Ordinary citizens discussing ordinary affairs became justifiable targets of surveillance, but in 2022, white supremacist outsiders slipped right through. Over the Fourth of July, more than 100 white supremacists gathered in Boston and marched in a central part of town, alarming people across the city. The Boston police said they “did not have intelligence” indicating that the nationally known Patriot Front was gathering in Boston, despite DHS grant funding for BRIC and a contract with a private surveillance firm known as Centra that has also done clandestine work for the CIA, according to DigBoston.

BRIC had already installed high-tech surveillance cameras across the city and pushed to connect them into one regional video dragnet that could be used with a highly controversial “gang database” to track thousands of people, the vast majority of them Black and Latino men, often based on how they look and the clothes they wear. The acting mayor withdrew the proposal after public outcry, and the current mayor, Michelle Wu, has shown interest in shutting BRIC and the gang database down, Ahmad said.
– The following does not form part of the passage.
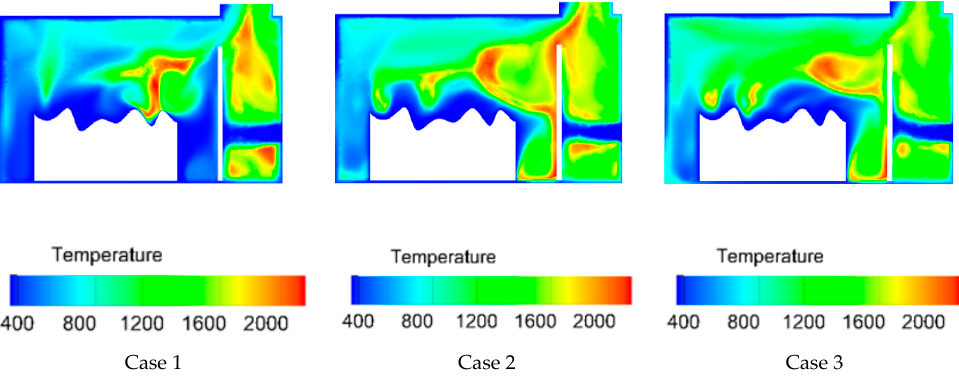
Figure 11. Temperature contours inside the primary and secondary chambers of the incinerator (K).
Last year, activists won a rare victory when the Boston City Council rejected a $850,000 DHS grant that would have paid for six additional BRIC analysts.

“They were actually saying ‘no’ to extra money,” Ahmad said.
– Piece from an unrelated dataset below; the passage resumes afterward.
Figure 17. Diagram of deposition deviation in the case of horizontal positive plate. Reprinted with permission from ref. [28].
However, Ahmad said the city council approved other DHS grants because they tie BRIC funding to badly needed federal support for emergency services and disaster preparedness.

“The fact is that there is this surveillance center that essentially gives DHS and the FBI access to our communities, so there is a lot of the concern around BRIC locally, and that’s why we’ve built such a solidarity-based campaign around our framework to abolish BRIC,” Ahmad said. “It’s Muslims getting surveilled for literally speaking Arabic on social media, and then you have the gang database that has led to the deportations of undocumented youth and incarceration of Black folks. It impacts all of our communities.”
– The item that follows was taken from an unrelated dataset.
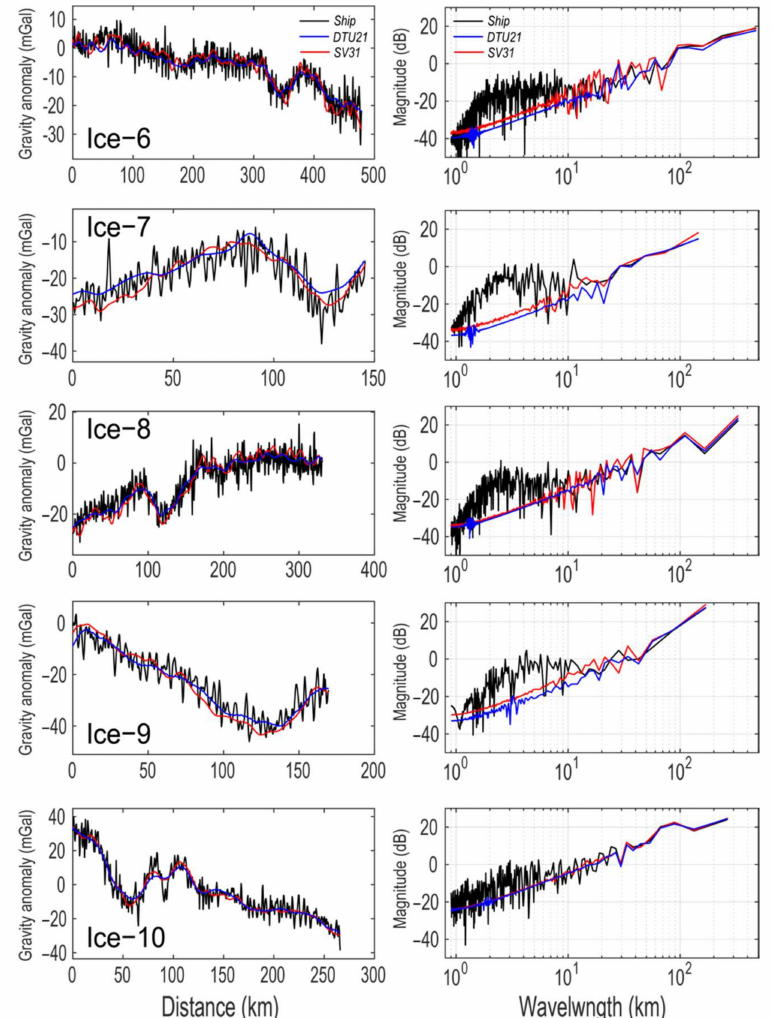
Figure 3. Profiles and power spectra of shipborne and satellite altimetric gravity that were seriously affected by sea ice (solid red lines in Figure 1). The figures in the left column show the free-air gravity of profiles. The figures in the right column show the power spectra of free-air gravity. The black, red, and blue lines indicate the shipborne gravity data, SV31 gravity data, and DTU21 gravity data,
Aware of these critiques of the digital police state as well as the nationwide surge in far right violence, Democrats and the Biden administration are working to focus federal law enforcement on the threat of right-wing extremism rather than Muslim activists or people wearing colors loosely associated with gangs. However, they face plenty of pushback from Republicans, not to mention the white nationalists and other extremists already embedded within law enforcement. Advocates say more surveillance will not prevent extremist violence, but surveillance will empower law enforcement to suppress protest against white supremacy, just like it always has.

Panjwani said activists are not asking for “equal opportunity enforcement” against violent extremists and social justice movements. The digital police state that exploded after 9/11 has never achieved “national security,” but it has boosted police budgets behind closed doors and provided more tools to target the marginalized and vulnerable. We must question the entire framing of “counterterrorism” and “national security,” and decouple law enforcement funding from issues such as immigration and disaster preparedness. Surveillance does not make communities safer, Panjwani said, but it is dragging all of our personal data and even real-time whereabouts into the dark depths of the digital police state.

Still, plenty of questions remain unanswered about the surveillance technology currently used by law enforcement and how taxpayers are paying for it. Unless DHS and its law enforcement partners begin cooperating with the journalists and researchers filing public information requests, we can only imagine what happens when our data ends up in the black box of a fusion center or gang database.